Almost always we bring people cookies. People are game to chat when you bring treats.
Sherrine: At this point, for all of the projects in which the partnership is central, those opportunities have come to us due to our reputation and past engagement with this type of work. Organizations have seen our work, been directed to us by others, or were doing their own research and thought we would be value-aligned. This has worked well for us. Not just because it is an easier path but also with non-art organizations, it is essential to have buy-in and belief in arts and culture as an organizing and movement-building strategy. They need to want to work with the arts, which is very different from being convinced.
The good news is that the visibility around this type of work has been growing! More organizers and non-arts organizations are seeing examples of these types of partnerships. If you are making the initial approach, they may already have context for this type of collaboration. But if you aren’t sure if they do, I suggest bringing some relatable examples to your initial conversation.

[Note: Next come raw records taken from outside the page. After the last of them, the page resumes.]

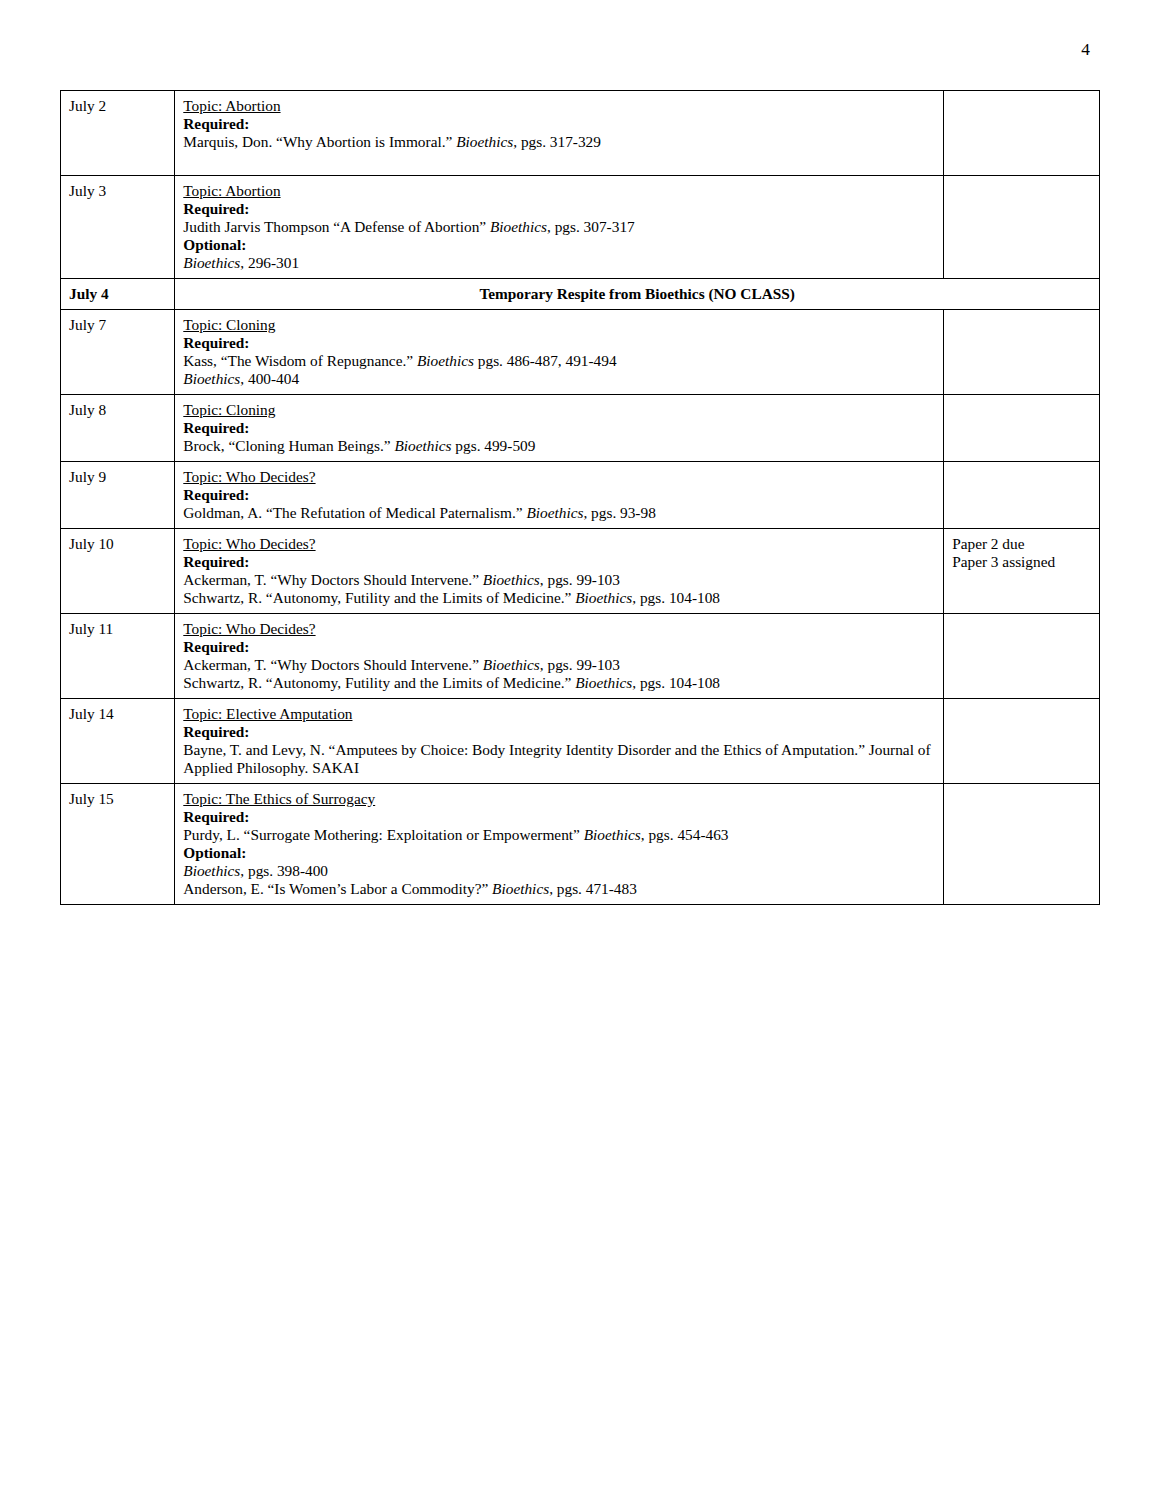4
| July 2 | Topic: Abortion Required: Marquis, Don. “Why Abortion is Immoral.” Bioethics , pgs. 317-329 | |
| July 3 | Topic: Abortion Required: Judith Jarvis Thompson “A Defense of Abortion” Bioethics , pgs. 307-317 Optional: Bioethics , 296-301 | |
| July 4 | Temporary Respite from Bioethics (NO CLASS) |
| July 7 | Topic: Cloning Required: Kass, “The Wisdom of Repugnance.” Bioethics pgs. 486-487, 491-494 Bioethics , 400-404 | |
| July 8 | Topic: Cloning Required: Brock, “Cloning Human Beings.” Bioethics pgs. 499-509 | |
| July 9 | Topic: Who Decides? Required: Goldman, A. “The Refutation of Medical Paternalism.” Bioethics , pgs. 93-98 | |
| July 10 | Topic: Who Decides? Required: Ackerman, T. “Why Doctors Should Intervene.” Bioethics , pgs. 99-103 Schwartz, R. “Autonomy, Futility and the Limits of Medicine.” Bioethics , pgs. 104-108 | Paper 2 due Paper 3 assigned |
| July 11 | Topic: Who Decides? Required: Ackerman, T. “Why Doctors Should Intervene.” Bioethics , pgs. 99-103 Schwartz, R. “Autonomy, Futility and the Limits of Medicine.” Bioethics , pgs. 104-108 | |
| July 14 | Topic: Elective Amputation Required: Bayne, T. and Levy, N. “Amputees by Choice: Body Integrity Identity Disorder and the Ethics of Amputation.” Journal of Applied Philosophy. SAKAI | |
| July 15 | Topic: The Ethics of Surrogacy Required: Purdy, L. “Surrogate Mothering: Exploitation or Empowerment” Bioethics , pgs. 454-463 Optional: Bioethics , pgs. 398-400 Anderson, E. “Is Women’s Labor a Commodity?” Bioethics , pgs. 471-483 | |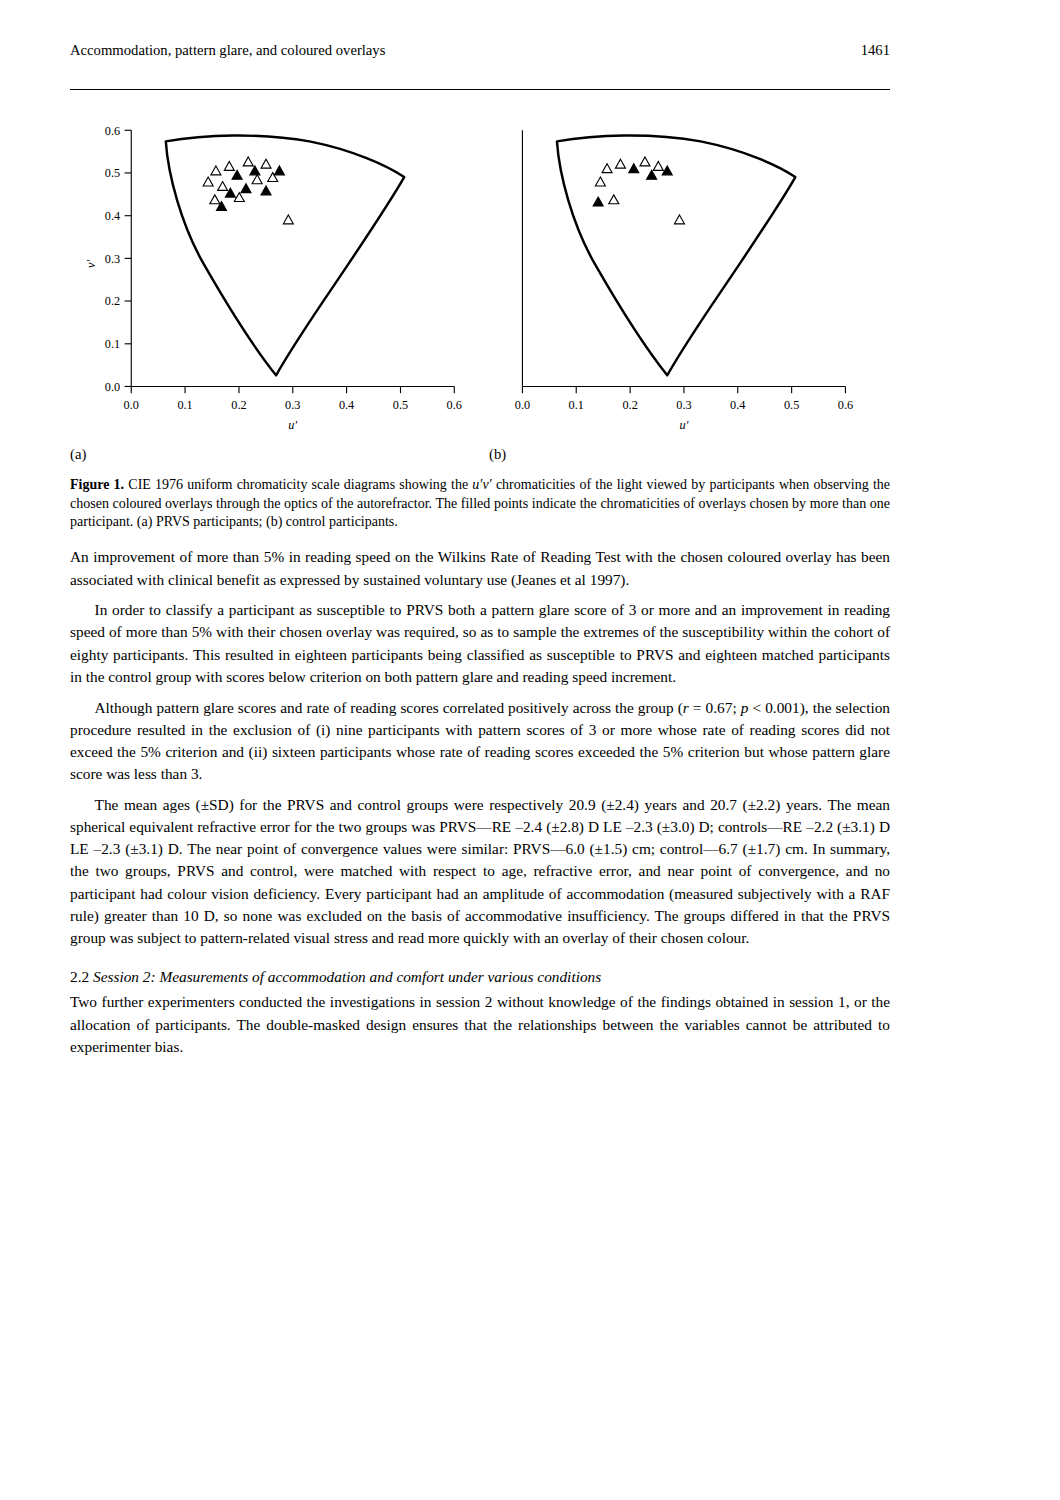Accommodation, pattern glare, and coloured overlays 1461
0.0 0.1 0.2 0.3 0.4 0.5 0.6 v′ 0.0 0.1 0.2 0.3 0.4 0.5 0.6 u′
(a)
0.0 0.1 0.2 0.3 0.4 0.5 0.6 u′
(b)
Figure 1. CIE 1976 uniform chromaticity scale diagrams showing the u′v′ chromaticities of the light viewed by participants when observing the chosen coloured overlays through the optics of the autorefractor. The filled points indicate the chromaticities of overlays chosen by more than one participant. (a) PRVS participants; (b) control participants.
An improvement of more than 5% in reading speed on the Wilkins Rate of Reading Test with the chosen coloured overlay has been associated with clinical benefit as expressed by sustained voluntary use (Jeanes et al 1997).
In order to classify a participant as susceptible to PRVS both a pattern glare score of 3 or more and an improvement in reading speed of more than 5% with their chosen overlay was required, so as to sample the extremes of the susceptibility within the cohort of eighty participants. This resulted in eighteen participants being classified as susceptible to PRVS and eighteen matched participants in the control group with scores below criterion on both pattern glare and reading speed increment.
Although pattern glare scores and rate of reading scores correlated positively across the group (r = 0.67; p < 0.001), the selection procedure resulted in the exclusion of (i) nine participants with pattern scores of 3 or more whose rate of reading scores did not exceed the 5% criterion and (ii) sixteen participants whose rate of reading scores exceeded the 5% criterion but whose pattern glare score was less than 3.
The mean ages (±SD) for the PRVS and control groups were respectively 20.9 (±2.4) years and 20.7 (±2.2) years. The mean spherical equivalent refractive error for the two groups was PRVS—RE –2.4 (±2.8) D LE –2.3 (±3.0) D; controls—RE –2.2 (±3.1) D LE –2.3 (±3.1) D. The near point of convergence values were similar: PRVS—6.0 (±1.5) cm; control—6.7 (±1.7) cm. In summary, the two groups, PRVS and control, were matched with respect to age, refractive error, and near point of convergence, and no participant had colour vision deficiency. Every participant had an amplitude of accommodation (measured subjectively with a RAF rule) greater than 10 D, so none was excluded on the basis of accommodative insufficiency. The groups differed in that the PRVS group was subject to pattern-related visual stress and read more quickly with an overlay of their chosen colour.
2.2 Session 2: Measurements of accommodation and comfort under various conditions
Two further experimenters conducted the investigations in session 2 without knowledge of the findings obtained in session 1, or the allocation of participants. The double-masked design ensures that the relationships between the variables cannot be attributed to experimenter bias.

What is the relationship between hyper-local, regional, national, and global housing issues? How much of the specialized info does an artist need to know?
Sherrine: Because everyone on this planet should have access to housing, there is an undeniable relationship between these circles of distance/scope. Although each place and scale is different, there are many similarities and a lot to be learned from each other. For example, the story-sharing between our Detroit company members and the audiences in Nashville was so engaging because it felt like an exchange of ideas and experiences.
Christina Rosales, Housing and Land Justice Director for PowerSwitch Action and our lead partner on this project, contextualized housing issues not just on a national scale but internationally during our post-show conversations with the audiences on tour in Chicago and Nashville. She recently took a group of activists abroad to learn about different public housing models working in other countries that might be adapted to the U.S. context. This was an exciting extension of the conversation that also activated all of our imaginations to go beyond what we know and be inspired by what is possible.
sparks: How much an artist needs to know depends on the depth of the art. We read many white papers because our ideas must be rooted in data to be taken seriously in the housing space. We want audiences to come away more informed about policy which means we have to understand enough to translate a complex idea into digestible and entertaining art.
Mark and I have been itinerant artists for the majority of our careers. As artists, we’ve worked on multiple national organizing projects like the Network of Ensemble Theaters or the Network of Energy Water and Health in Affordable Buildings. We enjoy working at a particular scale that is ambitious in scope. By examining the root causes of housing challenges, we see the relationship between hyper-local, regional, national, and global housing issues are similar. Racialized capitalism, real estate profit over people, and corporate greed. As artists, we need to know a certain amount of specialized information to ensure the accuracy of our content and ideas.
For example, in Arizona, residents of Mesa were interested in discussing rent control at the City level. However, Rent Control (local or otherwise) is prohibited at the State level. We learned this in conversation with state advocates and then found ourselves breaking the bad news to locals in Mesa. We could have included the local desire in the show, but it wouldn’t have been accurate or set up the community for a realistic conversation.
As ensemble theater makers, we are skilled at partnerships. There are a variety of different ways projects can manifest. Give yourself time to build partnership. You don’t have to be the expert in (insert issue). Listen and learn from your partners in order to build trust.